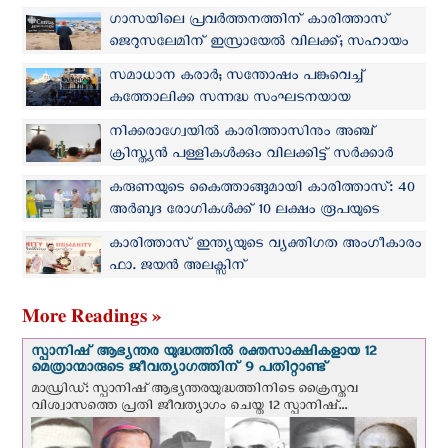
ഗാസയിലെ പ്രവര്‍ത്തനത്തിന് കാരിത്താസ്
ജെറുസലേമിന് ഇസ്രായേല്‍ വിലക്ക്; സഹായം
തുടരുമെന്ന് സഭാനേതൃത്വം
സമാധാന കരാര്‍; സന്തോഷം പങ്കുവെച്ച്
കത്തോലിക്ക സന്നദ്ധ സംഘടനയായ
കാരിത്താസ് ജെറുസലേം
നിക്കരാഗ്വേയില്‍ കാരിത്താസിനും അഞ്ച്
ക്രിസ്ത്യൻ പള്ളികള്‍ക്കും വിലക്കിട്ട് സര്‍ക്കാര്‍
കരുണയുടെ കൈത്താങ്ങുമായി കാരിത്താസ്: 40
അര്‍ബുദ രോഗികൾക്ക് 10 ലക്ഷം രൂപയുടെ
സാമ്പത്തിക സഹായം
കാരിത്താസ് ഇന്ത്യയുടെ വ്യക്തിഗത അംഗീകാരം
ഫാ. ജയൻ അലക്സിന്
More Readings »
സ്പാനിഷ് ആഭ്യന്തര യുദ്ധത്തില്‍ രക്തസാക്ഷികളായ 12
മെത്രാന്മാരുടെ ജീവത്യാഗത്തിന് 9 പതിറ്റാണ്ട്
മാഡ്രിഡ്: സ്പാനിഷ് ആഭ്യന്തരയുദ്ധത്തിനിടെ ക്രൈസ്തവ
വിശ്വാസത്തെ പ്രതി ജീവത്യാഗം ചെയ്ത 12 സ്പാനിഷ്...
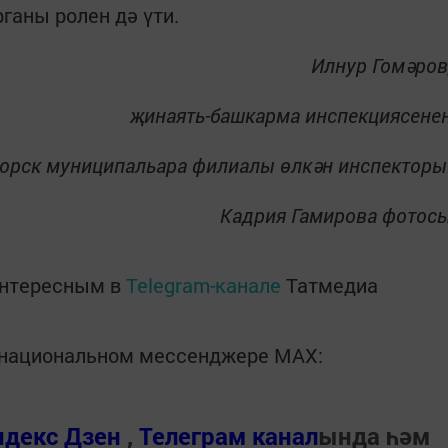
ганы ролен дә үти.
Илнур Гомәров
җинаять-башкарма инспекциясене
орск муниципальара филиалы өлкән инспекторы
Кадрия Гамирова фотос
интересным в
Telegram-канале
Татмедиа
в национальном мессенджере MАХ:
ндекс Дзен
,
Телеграм канал
ында һәм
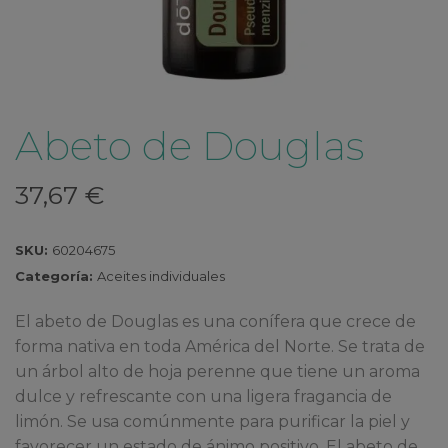
Abeto de Douglas
37,67
€
SKU:
60204675
Categoría:
Aceites individuales
El abeto de Douglas es una conífera que crece de
forma nativa en toda América del Norte. Se trata de
un árbol alto de hoja perenne que tiene un aroma
dulce y refrescante con una ligera fragancia de
limón. Se usa comúnmente para purificar la piel y
favorecer un estado de ánimo positivo. El abeto de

────────────────────

TRY IT:
Output all of the entries verbatim, leaving out any images.

SOLUTION FOR THIS TASK:
ഗാസയിലെ പ്രവര്‍ത്തനത്തിന് കാരിത്താസ്
ജെറുസലേമിന് ഇസ്രായേല്‍ വിലക്ക്; സഹായം
തുടരുമെന്ന് സഭാനേതൃത്വം
സമാധാന കരാര്‍; സന്തോഷം പങ്കുവെച്ച്
കത്തോലിക്ക സന്നദ്ധ സംഘടനയായ
കാരിത്താസ് ജെറുസലേം
നിക്കരാഗ്വേയില്‍ കാരിത്താസിനും അഞ്ച്
ക്രിസ്ത്യൻ പള്ളികള്‍ക്കും വിലക്കിട്ട് സര്‍ക്കാര്‍
കരുണയുടെ കൈത്താങ്ങുമായി കാരിത്താസ്: 40
അര്‍ബുദ രോഗികൾക്ക് 10 ലക്ഷം രൂപയുടെ
സാമ്പത്തിക സഹായം
കാരിത്താസ് ഇന്ത്യയുടെ വ്യക്തിഗത അംഗീകാരം
ഫാ. ജയൻ അലക്സിന്
More Readings »
സ്പാനിഷ് ആഭ്യന്തര യുദ്ധത്തില്‍ രക്തസാക്ഷികളായ 12
മെത്രാന്മാരുടെ ജീവത്യാഗത്തിന് 9 പതിറ്റാണ്ട്
മാഡ്രിഡ്: സ്പാനിഷ് ആഭ്യന്തരയുദ്ധത്തിനിടെ ക്രൈസ്തവ
വിശ്വാസത്തെ പ്രതി ജീവത്യാഗം ചെയ്ത 12 സ്പാനിഷ്...
ганы ролен дә үти.
Илнур Гомәров
җинаять-башкарма инспекциясене
орск муниципальара филиалы өлкән инспекторы
Кадрия Гамирова фотос
интересным в
Telegram-канале
Татмедиа
в национальном мессенджере MАХ:
ндекс Дзен
,
Телеграм канал
ында һәм
Abeto de Douglas
37,67
€
SKU:
60204675
Categoría:
Aceites individuales
El abeto de Douglas es una conífera que crece de
forma nativa en toda América del Norte. Se trata de
un árbol alto de hoja perenne que tiene un aroma
dulce y refrescante con una ligera fragancia de
limón. Se usa comúnmente para purificar la piel y
favorecer un estado de ánimo positivo. El abeto de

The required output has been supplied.